### YOUR OBJECTIVE
Go over the lines below, and when one contains the word "sobre", copy it.

Dataset entries:
**********

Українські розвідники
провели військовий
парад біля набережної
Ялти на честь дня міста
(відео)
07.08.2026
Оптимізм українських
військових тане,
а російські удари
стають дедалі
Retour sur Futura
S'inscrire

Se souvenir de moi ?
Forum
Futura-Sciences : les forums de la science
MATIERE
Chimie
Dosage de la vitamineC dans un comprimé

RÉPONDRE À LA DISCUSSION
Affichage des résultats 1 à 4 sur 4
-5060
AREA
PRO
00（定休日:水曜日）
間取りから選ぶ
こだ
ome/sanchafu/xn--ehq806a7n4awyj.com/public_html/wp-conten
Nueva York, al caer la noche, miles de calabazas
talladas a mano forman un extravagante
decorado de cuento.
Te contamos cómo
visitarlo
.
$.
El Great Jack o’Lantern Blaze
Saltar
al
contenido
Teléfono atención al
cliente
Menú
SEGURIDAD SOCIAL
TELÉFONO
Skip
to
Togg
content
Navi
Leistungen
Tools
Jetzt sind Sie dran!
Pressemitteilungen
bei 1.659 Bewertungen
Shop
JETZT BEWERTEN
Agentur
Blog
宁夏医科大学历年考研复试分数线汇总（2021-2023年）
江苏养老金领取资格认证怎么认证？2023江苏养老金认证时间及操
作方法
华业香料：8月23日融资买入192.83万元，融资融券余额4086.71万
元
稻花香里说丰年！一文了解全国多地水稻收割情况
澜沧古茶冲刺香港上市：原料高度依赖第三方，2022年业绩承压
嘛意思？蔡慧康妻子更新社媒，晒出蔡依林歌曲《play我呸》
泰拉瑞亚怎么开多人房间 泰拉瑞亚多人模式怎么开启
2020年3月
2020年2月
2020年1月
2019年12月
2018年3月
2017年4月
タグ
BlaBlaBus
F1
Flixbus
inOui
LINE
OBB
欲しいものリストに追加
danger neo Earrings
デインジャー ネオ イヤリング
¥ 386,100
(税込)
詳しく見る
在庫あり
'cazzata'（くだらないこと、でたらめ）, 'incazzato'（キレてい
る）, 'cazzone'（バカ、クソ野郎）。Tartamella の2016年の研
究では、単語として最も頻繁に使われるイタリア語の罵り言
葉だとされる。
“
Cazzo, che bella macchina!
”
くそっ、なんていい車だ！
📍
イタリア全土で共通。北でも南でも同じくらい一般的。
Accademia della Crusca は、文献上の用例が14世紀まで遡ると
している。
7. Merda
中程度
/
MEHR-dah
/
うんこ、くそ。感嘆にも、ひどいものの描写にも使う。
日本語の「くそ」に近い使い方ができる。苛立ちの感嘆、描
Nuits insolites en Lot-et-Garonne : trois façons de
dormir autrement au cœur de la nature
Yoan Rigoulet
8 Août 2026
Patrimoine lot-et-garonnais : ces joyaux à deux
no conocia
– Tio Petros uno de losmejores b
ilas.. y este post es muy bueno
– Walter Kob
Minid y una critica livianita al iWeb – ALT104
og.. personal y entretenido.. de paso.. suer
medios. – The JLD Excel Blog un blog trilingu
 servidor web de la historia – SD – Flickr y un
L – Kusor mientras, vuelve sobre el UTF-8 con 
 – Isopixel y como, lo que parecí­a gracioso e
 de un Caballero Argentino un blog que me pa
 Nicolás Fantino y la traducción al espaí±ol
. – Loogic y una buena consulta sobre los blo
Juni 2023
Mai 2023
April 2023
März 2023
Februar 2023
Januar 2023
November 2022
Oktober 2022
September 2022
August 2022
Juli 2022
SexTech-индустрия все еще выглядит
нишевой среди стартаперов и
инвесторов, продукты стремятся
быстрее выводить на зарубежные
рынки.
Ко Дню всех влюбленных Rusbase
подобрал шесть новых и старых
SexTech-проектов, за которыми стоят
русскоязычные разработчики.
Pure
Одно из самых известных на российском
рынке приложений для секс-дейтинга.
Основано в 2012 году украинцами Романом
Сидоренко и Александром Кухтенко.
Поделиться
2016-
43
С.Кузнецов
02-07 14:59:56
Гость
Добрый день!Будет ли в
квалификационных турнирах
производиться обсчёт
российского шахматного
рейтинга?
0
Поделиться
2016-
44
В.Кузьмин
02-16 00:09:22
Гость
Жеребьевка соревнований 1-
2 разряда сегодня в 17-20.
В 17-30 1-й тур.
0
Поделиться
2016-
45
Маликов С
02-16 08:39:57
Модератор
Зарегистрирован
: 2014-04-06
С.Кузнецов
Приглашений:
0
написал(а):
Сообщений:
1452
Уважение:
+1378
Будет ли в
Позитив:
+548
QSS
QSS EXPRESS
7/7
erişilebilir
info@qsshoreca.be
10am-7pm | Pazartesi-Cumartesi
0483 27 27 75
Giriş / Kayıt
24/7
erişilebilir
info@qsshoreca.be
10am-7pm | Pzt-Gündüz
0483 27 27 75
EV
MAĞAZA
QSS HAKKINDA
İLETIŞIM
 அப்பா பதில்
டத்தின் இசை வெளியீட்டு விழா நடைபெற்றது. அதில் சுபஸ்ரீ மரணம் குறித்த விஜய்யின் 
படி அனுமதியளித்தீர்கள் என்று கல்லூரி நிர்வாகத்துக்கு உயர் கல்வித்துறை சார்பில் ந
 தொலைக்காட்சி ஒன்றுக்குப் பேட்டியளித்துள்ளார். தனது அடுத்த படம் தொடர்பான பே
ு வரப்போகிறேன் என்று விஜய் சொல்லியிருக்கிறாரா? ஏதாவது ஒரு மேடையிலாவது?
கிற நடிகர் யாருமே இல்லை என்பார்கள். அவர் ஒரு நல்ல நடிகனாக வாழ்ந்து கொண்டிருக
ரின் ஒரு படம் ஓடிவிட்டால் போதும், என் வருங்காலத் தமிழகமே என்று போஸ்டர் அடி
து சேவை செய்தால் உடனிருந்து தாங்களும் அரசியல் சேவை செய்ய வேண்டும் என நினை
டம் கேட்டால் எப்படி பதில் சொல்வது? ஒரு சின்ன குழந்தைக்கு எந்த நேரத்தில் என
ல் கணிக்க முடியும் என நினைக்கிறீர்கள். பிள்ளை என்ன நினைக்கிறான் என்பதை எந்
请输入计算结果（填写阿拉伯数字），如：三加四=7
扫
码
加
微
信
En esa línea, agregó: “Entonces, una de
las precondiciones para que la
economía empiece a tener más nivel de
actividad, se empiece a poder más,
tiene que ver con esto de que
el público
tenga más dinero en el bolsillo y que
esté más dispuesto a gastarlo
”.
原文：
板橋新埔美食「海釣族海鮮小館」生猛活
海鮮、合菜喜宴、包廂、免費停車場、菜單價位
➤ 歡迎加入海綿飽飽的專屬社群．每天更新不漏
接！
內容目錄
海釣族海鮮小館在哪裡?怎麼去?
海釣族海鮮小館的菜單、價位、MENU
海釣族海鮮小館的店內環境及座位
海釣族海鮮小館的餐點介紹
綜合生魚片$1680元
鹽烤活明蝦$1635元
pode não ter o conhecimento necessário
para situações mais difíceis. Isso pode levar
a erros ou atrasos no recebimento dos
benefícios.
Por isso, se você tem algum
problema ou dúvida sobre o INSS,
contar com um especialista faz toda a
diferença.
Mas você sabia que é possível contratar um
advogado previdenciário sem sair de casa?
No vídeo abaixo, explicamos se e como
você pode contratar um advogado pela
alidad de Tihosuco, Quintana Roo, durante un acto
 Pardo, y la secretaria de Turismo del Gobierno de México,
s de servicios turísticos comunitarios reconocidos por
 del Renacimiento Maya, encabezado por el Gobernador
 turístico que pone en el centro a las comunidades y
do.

**********

### PROBLEM SOLUTION
L – Kusor mientras, vuelve sobre el UTF-8 con 
. – Loogic y una buena consulta sobre los blo
problema ou dúvida sobre o INSS,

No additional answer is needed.